--- WORK ITEM ---
A faithful copy is needed of the lines below from the one with "You are viewing" up to and including the one with "awareness, and…"; set it down with no pictures and no other lines.

--- Records contained in a dataset ---
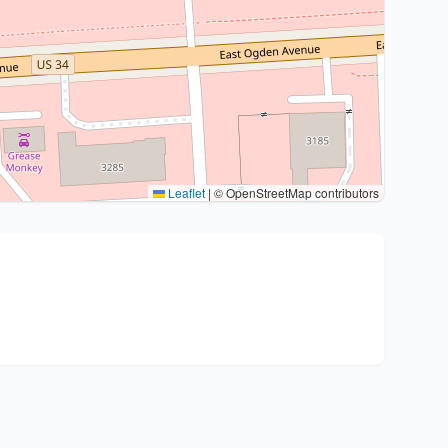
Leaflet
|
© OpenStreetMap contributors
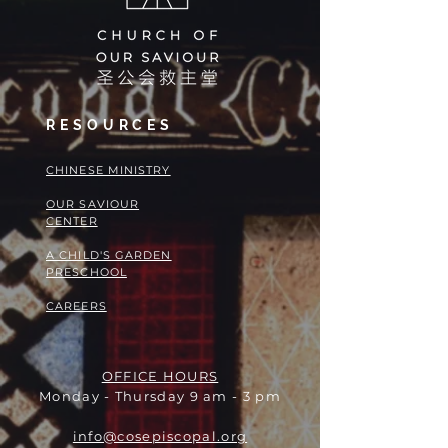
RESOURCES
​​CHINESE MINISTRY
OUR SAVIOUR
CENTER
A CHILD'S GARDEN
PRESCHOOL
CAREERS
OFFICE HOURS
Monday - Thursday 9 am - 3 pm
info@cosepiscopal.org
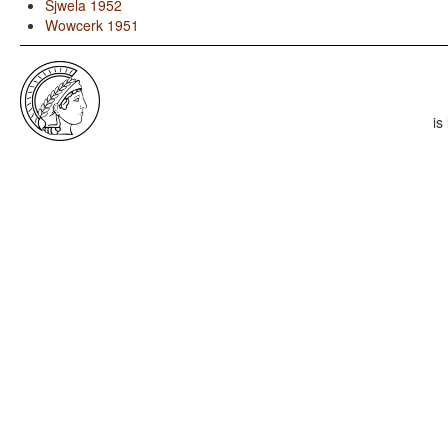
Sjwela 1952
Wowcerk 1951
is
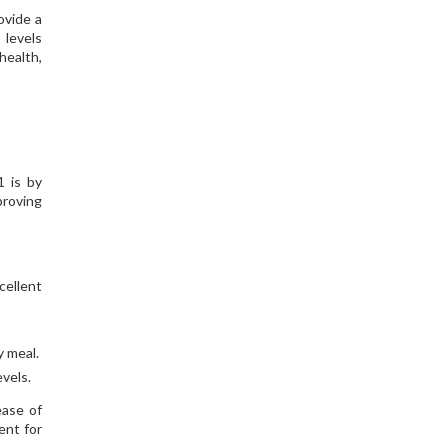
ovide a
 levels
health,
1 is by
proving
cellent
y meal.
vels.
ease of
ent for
* * *
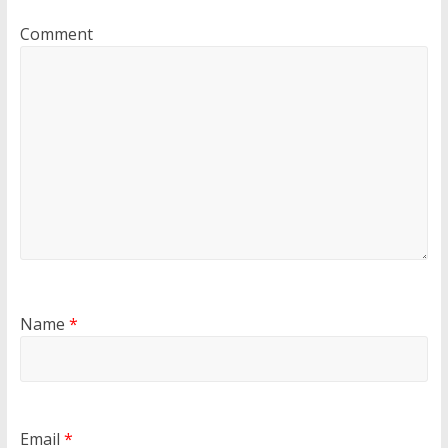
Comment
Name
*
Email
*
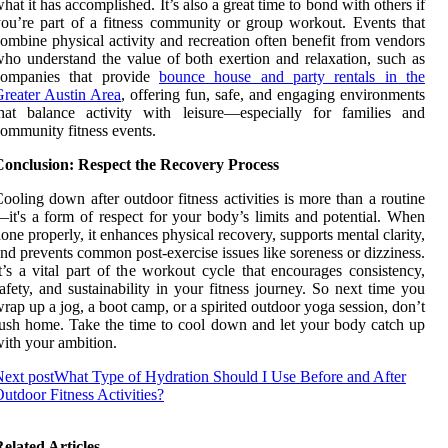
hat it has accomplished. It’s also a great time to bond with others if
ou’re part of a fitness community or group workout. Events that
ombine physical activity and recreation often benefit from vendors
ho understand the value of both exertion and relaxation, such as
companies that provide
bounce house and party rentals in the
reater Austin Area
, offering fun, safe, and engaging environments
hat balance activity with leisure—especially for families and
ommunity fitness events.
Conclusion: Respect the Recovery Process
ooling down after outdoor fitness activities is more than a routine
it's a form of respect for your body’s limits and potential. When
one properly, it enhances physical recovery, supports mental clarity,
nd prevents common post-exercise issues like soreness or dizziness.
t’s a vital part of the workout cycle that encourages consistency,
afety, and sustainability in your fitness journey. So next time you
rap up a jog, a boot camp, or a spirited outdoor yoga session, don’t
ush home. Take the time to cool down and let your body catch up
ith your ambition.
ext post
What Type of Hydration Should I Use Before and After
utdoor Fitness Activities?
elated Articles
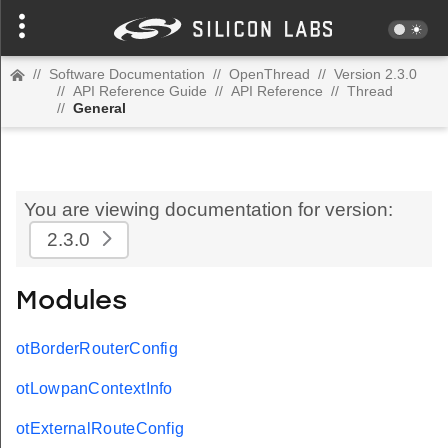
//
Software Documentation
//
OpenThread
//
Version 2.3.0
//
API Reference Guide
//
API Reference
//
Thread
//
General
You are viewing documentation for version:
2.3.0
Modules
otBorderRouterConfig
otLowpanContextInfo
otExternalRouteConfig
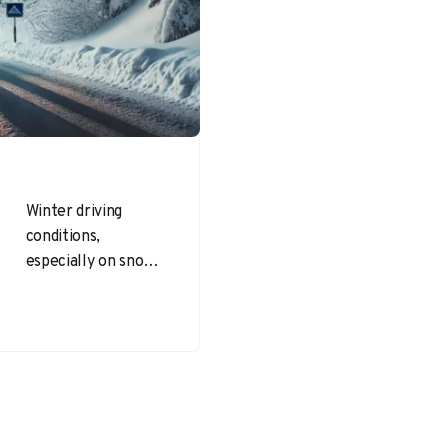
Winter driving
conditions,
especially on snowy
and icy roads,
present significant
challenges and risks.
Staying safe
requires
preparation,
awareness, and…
==
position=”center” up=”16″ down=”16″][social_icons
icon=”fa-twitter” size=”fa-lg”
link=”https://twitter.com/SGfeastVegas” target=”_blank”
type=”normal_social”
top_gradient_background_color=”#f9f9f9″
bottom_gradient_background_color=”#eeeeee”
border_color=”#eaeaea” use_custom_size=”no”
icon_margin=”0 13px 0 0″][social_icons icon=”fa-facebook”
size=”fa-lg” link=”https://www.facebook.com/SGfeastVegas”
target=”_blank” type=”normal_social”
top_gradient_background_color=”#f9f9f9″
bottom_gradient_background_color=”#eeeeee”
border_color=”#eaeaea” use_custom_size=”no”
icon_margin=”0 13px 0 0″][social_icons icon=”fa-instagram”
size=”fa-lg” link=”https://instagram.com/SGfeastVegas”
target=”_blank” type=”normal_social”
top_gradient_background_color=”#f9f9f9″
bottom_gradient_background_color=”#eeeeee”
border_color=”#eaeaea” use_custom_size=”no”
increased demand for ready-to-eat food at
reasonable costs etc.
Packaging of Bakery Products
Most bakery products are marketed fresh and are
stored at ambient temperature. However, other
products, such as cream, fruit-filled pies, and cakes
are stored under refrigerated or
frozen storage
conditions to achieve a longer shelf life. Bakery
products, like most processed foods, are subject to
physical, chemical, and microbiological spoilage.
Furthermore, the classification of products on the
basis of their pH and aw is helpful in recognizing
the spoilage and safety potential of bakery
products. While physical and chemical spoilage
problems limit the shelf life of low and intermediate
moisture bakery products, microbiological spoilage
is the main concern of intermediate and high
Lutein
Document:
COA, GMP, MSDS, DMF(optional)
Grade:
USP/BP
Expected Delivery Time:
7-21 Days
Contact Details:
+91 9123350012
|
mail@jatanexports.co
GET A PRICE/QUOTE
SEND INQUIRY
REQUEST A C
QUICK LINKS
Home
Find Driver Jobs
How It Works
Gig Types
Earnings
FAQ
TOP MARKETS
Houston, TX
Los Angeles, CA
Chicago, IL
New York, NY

--- EXERCISE RESPONSE ---
You are viewing documentation for version:
2.3.0
Modules
otBorderRouterConfig
otLowpanContextInfo
otExternalRouteConfig
Winter driving
conditions,
especially on snowy
and icy roads,
present significant
challenges and risks.
Staying safe
requires
preparation,
awareness, and…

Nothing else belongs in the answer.